Friday, September 29, 2006

Conservatives: Utterly unfit to govern.


I notice Cathie has also picked up on this -- you should make yourself comfortable and take the time to read Alan Wolfe's "Why Conservatives Can't Govern."

As did Cathie, I'm going to reproduce the critical part of the article:

Contemporary conservatism is first and foremost about shrinking the size and reach of the federal government. This mission, let us be clear, is an ideological one. It does not emerge out of an attempt to solve real-world problems, such as managing increasing deficits or finding revenue to pay for entitlements built into the structure of federal legislation.

That, in a nutshell, describes the entire life span of the administration of George W. Bush. We're talking about an administration that has never made even the slightest attempt to formulate policy of any kind, but has been driven utterly by politics. Don't believe me? Ask John DiIulio (emphasis added):

Domestic policy adviser John DiIulio, a political scientist from the University of Pennsylvania, who had accepted his position in the White House on the assumption that he would be working to give substance to the president's rhetoric of "compassionate conservatism," resigned in a state of shock. "There is no precedent in any modern White House for what is going on in this one: a complete lack of a policy apparatus," DiIulio told Esquire magazine. "What you've got is everything -- and I mean everything -- being run by the political arm. It's the reign of the Mayberry Machiavellis ... Besides the tax cut ... the administration has not done much, either in absolute terms or in comparison to previous administrations at this stage, on domestic policy. There is a virtual absence as yet of any policy accomplishments that might, to a fair-minded non-partisan, count as the flesh on the bones of so-called compassionate conservatism."

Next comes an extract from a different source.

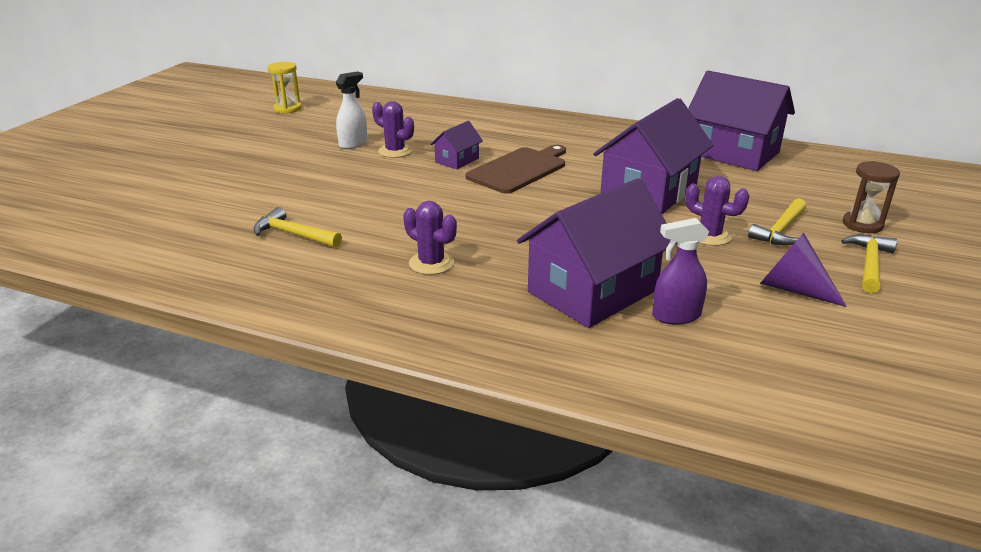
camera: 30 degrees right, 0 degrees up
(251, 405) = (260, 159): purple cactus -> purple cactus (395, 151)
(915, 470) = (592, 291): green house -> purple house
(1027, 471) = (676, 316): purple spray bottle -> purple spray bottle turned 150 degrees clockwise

Put more succinctly, the conservative government has nothing to do with solving problems -- it has to do with pushing a nakedly ideological agenda, with absolutely no regard to what the problems actually are.

Consider the most recent atrocities coming out of Stephen Harper and his enthusiastic little crew of brownshirts. Cuts to Status of Women Canada. The abolishment of the Court Challenges Program. And the rationale?

Liberal programs axed under Tory spending cuts

... "Most of those cuts are designed to appeal to the Conservative base," reported CTV's Ottawa bureau chief Robert Fife.

"They have taken the axe to programs they've long regarded as slush funds for left leaning groups who don't vote Conservative."

These program cuts have absolutely nothing to do with fiscal management or whether these programs were "effective" (the catchword of the day, apparently). These cuts are driven purely by politics -- there's not a shred of policy to be seen anywhere. And now we're hearing that the CPoC might revisit the whole same-sex marriage issue. Why? Is it causing problems? Is it not an "effective" program? Is SSM somehow being fiscally mismanaged? Don't be silly, of course not. It has nothing to do with policy. It's naked politics, and nothing more.

In any event, go read Wolfe's piece. The parallels to the current group of fascists running things out of Ottawa should make you just a wee bit uncomfortable.

P.S. Like I said, politics, not policy.

SO MANY GREAT LINES, SO LITTLE TIME. There are so many delightful lines in Wolfe's piece, like this one:

Sure, the Bush administration has failed, all these voices proclaim. But that is because Bush and his Republican allies in Congress borrowed big government and foreign-policy idealism from the left.

Got that? Despite the fact that the GOP controls the White House, both houses of Congress, the Supreme Court and a whacking big chunk of the mainstream media, it's still the Left's fault.

This would be funny if it weren't so pathetic.

1 comment:

Olaf said...

Sure, the Bush administration has failed, all these voices proclaim. But that is because Bush and his Republican allies in Congress borrowed big government and foreign-policy idealism from the left.

Got that? Despite the fact that the GOP controls the White House, both houses of Congress, the Supreme Court and a whacking big chunk of the mainstream media, it's still the Left's fault.


No one is saying that it's the left's fault, or that somehow the GOP has been forced into screwing up by the left. Some make the point that the Republicans have done so poorly because they have forsaken small-government conservatism emulated the left, on their own accord.

I'm not endorsing this claim, just pointing out how your constant quest for zingers can lead you astray, on occasion.